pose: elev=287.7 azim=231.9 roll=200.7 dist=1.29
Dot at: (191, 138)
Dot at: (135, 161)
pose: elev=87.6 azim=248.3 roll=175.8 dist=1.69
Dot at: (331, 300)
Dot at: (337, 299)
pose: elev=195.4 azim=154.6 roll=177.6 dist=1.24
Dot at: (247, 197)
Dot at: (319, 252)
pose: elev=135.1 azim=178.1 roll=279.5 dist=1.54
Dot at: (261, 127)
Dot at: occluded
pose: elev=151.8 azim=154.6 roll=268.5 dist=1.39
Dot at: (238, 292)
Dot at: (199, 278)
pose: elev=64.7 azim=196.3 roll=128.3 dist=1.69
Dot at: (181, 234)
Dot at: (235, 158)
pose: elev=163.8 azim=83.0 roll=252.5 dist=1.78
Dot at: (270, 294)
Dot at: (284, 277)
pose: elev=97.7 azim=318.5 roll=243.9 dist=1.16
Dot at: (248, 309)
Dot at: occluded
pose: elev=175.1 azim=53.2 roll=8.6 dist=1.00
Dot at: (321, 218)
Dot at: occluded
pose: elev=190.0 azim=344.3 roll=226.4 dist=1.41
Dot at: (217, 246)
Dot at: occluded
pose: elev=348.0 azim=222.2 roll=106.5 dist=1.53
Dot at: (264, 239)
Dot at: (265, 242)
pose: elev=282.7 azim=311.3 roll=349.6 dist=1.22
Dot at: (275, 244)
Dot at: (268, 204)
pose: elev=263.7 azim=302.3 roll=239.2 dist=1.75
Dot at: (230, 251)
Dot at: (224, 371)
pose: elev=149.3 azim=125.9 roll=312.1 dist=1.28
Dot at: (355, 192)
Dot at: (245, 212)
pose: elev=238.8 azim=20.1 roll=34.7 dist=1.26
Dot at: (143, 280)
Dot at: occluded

EXERCISE - Can you reproduce every one of the records above verbatim, line for line?

WORKED ANSWER -
pose: elev=287.7 azim=231.9 roll=200.7 dist=1.29
Dot at: (191, 138)
Dot at: (135, 161)
pose: elev=87.6 azim=248.3 roll=175.8 dist=1.69
Dot at: (331, 300)
Dot at: (337, 299)
pose: elev=195.4 azim=154.6 roll=177.6 dist=1.24
Dot at: (247, 197)
Dot at: (319, 252)
pose: elev=135.1 azim=178.1 roll=279.5 dist=1.54
Dot at: (261, 127)
Dot at: occluded
pose: elev=151.8 azim=154.6 roll=268.5 dist=1.39
Dot at: (238, 292)
Dot at: (199, 278)
pose: elev=64.7 azim=196.3 roll=128.3 dist=1.69
Dot at: (181, 234)
Dot at: (235, 158)
pose: elev=163.8 azim=83.0 roll=252.5 dist=1.78
Dot at: (270, 294)
Dot at: (284, 277)
pose: elev=97.7 azim=318.5 roll=243.9 dist=1.16
Dot at: (248, 309)
Dot at: occluded
pose: elev=175.1 azim=53.2 roll=8.6 dist=1.00
Dot at: (321, 218)
Dot at: occluded
pose: elev=190.0 azim=344.3 roll=226.4 dist=1.41
Dot at: (217, 246)
Dot at: occluded
pose: elev=348.0 azim=222.2 roll=106.5 dist=1.53
Dot at: (264, 239)
Dot at: (265, 242)
pose: elev=282.7 azim=311.3 roll=349.6 dist=1.22
Dot at: (275, 244)
Dot at: (268, 204)
pose: elev=263.7 azim=302.3 roll=239.2 dist=1.75
Dot at: (230, 251)
Dot at: (224, 371)
pose: elev=149.3 azim=125.9 roll=312.1 dist=1.28
Dot at: (355, 192)
Dot at: (245, 212)
pose: elev=238.8 azim=20.1 roll=34.7 dist=1.26
Dot at: (143, 280)
Dot at: occluded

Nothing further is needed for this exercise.